Come winter, the large and difficult themes of the Holocaust and its place in human history are taken on. The content of the social studies class dovetails with that of 8th grade English. Students examine themes of early 20th century history, from the decline of colonial empires, to the rise of fascist states, to the unsettling resolutions of World War II. Concerns about how well societies treat and protect citizen rights are universal, and this unit enables students to grapple with this theme. What went so terribly wrong in early to mid-20th century Germany? How can societies do better and avoid such horror in the future? What are the warning signs that a society may be slipping in its commitment to rights protections?

Eight grade students bring good energy to these complex questions.
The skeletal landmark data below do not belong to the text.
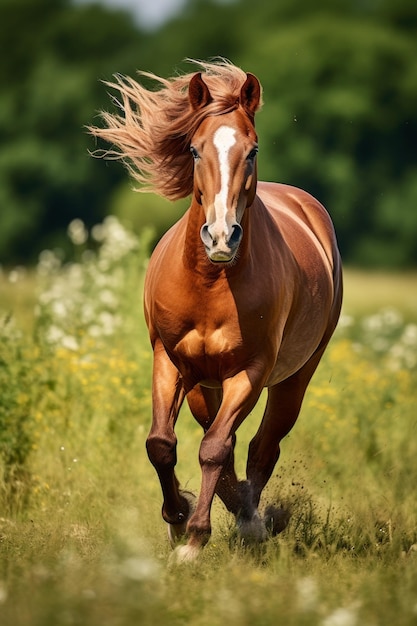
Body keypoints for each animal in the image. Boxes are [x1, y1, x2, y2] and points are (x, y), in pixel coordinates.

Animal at [90, 58, 342, 560]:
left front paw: (195, 539)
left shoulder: (251, 371)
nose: (222, 237)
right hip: (203, 386)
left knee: (261, 447)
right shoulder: (169, 361)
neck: (208, 283)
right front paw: (177, 518)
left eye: (253, 150)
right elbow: (162, 445)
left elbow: (215, 450)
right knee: (222, 443)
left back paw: (252, 520)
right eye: (192, 149)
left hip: (294, 378)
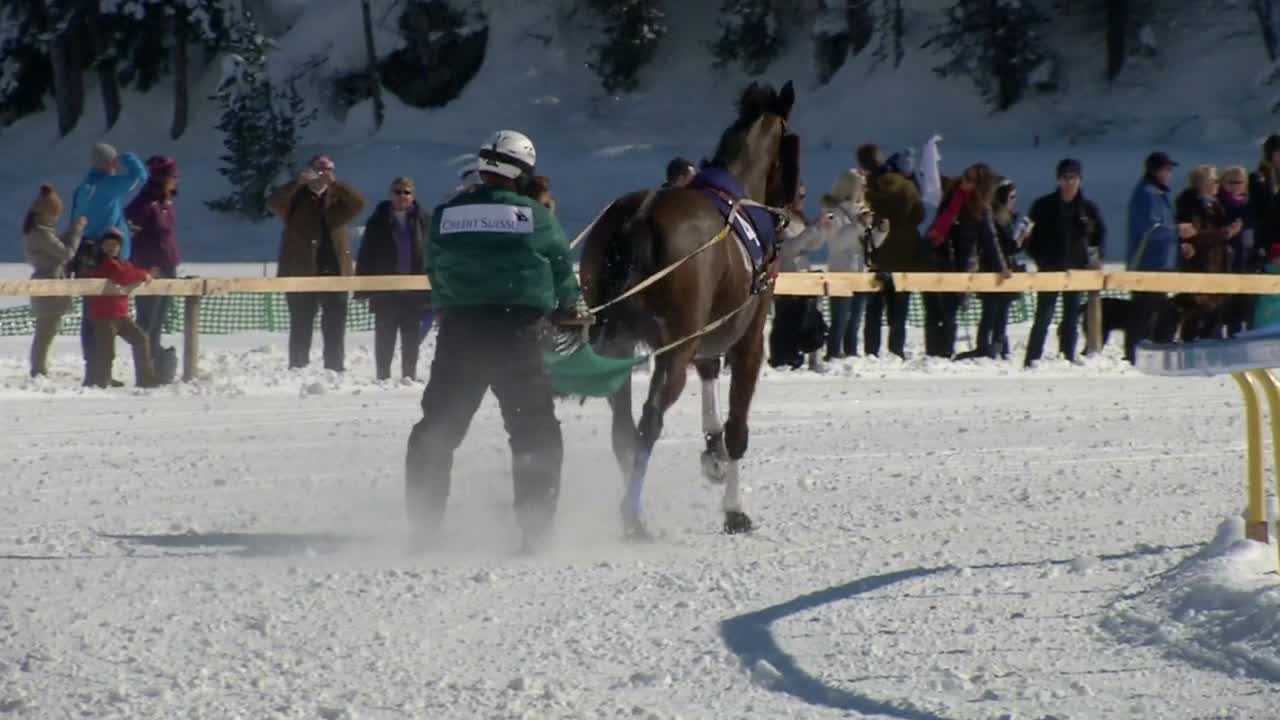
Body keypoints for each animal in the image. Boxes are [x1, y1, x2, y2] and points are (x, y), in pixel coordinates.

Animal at [581, 81, 798, 535]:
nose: (792, 210)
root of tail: (640, 216)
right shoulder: (749, 341)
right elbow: (737, 430)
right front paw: (734, 508)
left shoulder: (708, 337)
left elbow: (711, 381)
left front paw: (713, 454)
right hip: (673, 349)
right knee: (648, 422)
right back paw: (633, 518)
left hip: (622, 344)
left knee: (623, 427)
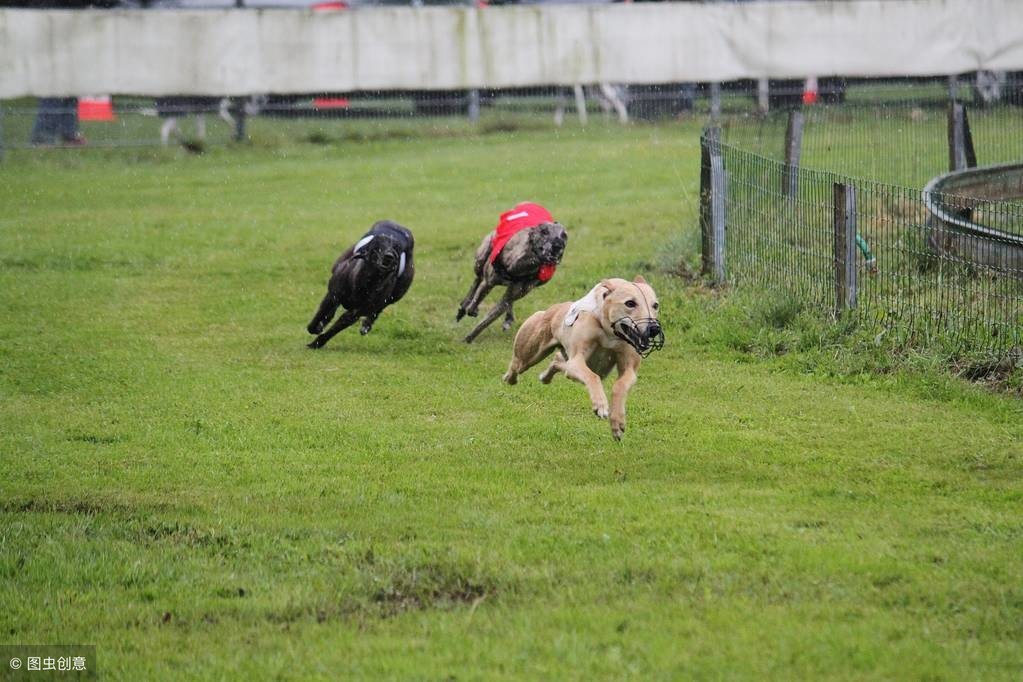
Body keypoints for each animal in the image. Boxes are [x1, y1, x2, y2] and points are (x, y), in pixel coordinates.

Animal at [304, 221, 413, 349]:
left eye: (396, 248)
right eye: (378, 245)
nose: (389, 256)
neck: (367, 282)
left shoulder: (355, 313)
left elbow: (336, 328)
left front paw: (317, 343)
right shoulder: (333, 295)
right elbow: (321, 314)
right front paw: (316, 327)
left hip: (395, 295)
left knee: (379, 309)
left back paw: (366, 325)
Because classroom tone can be somber, part of the term is spent examining the deeds of Holocaust upstanders, those who found ways to do the right thing while events in the world around them were so awful. Upstanders are rescuers who subverted Nazi action and ideology. The Kraus family from Philadelphia went to Austria in early 1939 and brought 50 children to the United States. Nicholas Winton, an English businessman, ran a Kindertransport that rescued hundreds of children from central Europe. Irena Sendler smuggled children out of the Warsaw Ghetto and placed them with righteous Christian families, thus guaranteeing their survival. And Sempo Chiune Sugihara was a Japanese diplomat working in Lithuania who issued 2,000 transit visas to Jews, thus allowing them to travel across Russia’s vastness and find safety. These stories and others help students understand that one can act to do right even during the most challenging circumstances.

For the spring term, curriculum turns to multicultural America. Some students come to the topic knowing pieces of the “master narrative,” the standard stories of U.S. history that begin with the colonies at Jamestown and Plymouth. They know of western expansion, Manifest Destiny and the Civil War. These themes normally have a strong focus on the deeds of Americans from white European and Protestant heritage. That demographic is deeply significant in the nation’s history, yet so many other heritage groups make up the densely-quilted fabric of American life. The unit uses themes developed by Ronald Takaki, a professor who spent much of his career in the California university system. His work helps students expand their understanding of how the country’s multicultural past informs the modern day. From native removal and slavery, to waves of immigration and the expansion of civil rights protections, a more nuanced understanding of the United States and its past is at the heart of class studies. There is often talk of preparing students for the realities of the world today (or the unknowns of tomorrow). Educating for democracy demands that students are educated for diversity. They will benefit from better understanding the unique tapestry of the cultural groups with whom they share the country.

Connected to the democratic values of the curriculum, classroom design comes into play when teaching for democracy. During the spring term, students develop seminars with each student part of a leadership team. As leaders, students choose pre-seminar readings and assign them to peers. They facilitate discussions, evaluate classmate participation, assign homework, and work together to maximize student learning. Putting students in charge helps them practice the democratic skills of communication, address controversy, and work together for the common good.

In teaching for democracy, both cognitive skills (researching, writing, learning multiple sides of a controversy) and non-cognitive skills (time management, teaching others by bringing voice to thorny ideas, and reflecting on one’s performance) are equally important. These skills help students prepare for civic life. Confronting topics of controversy, and discussing them respectfully with those holding opposing points of view, are lifelong skills, and ones that benefit the collective in a democratic society.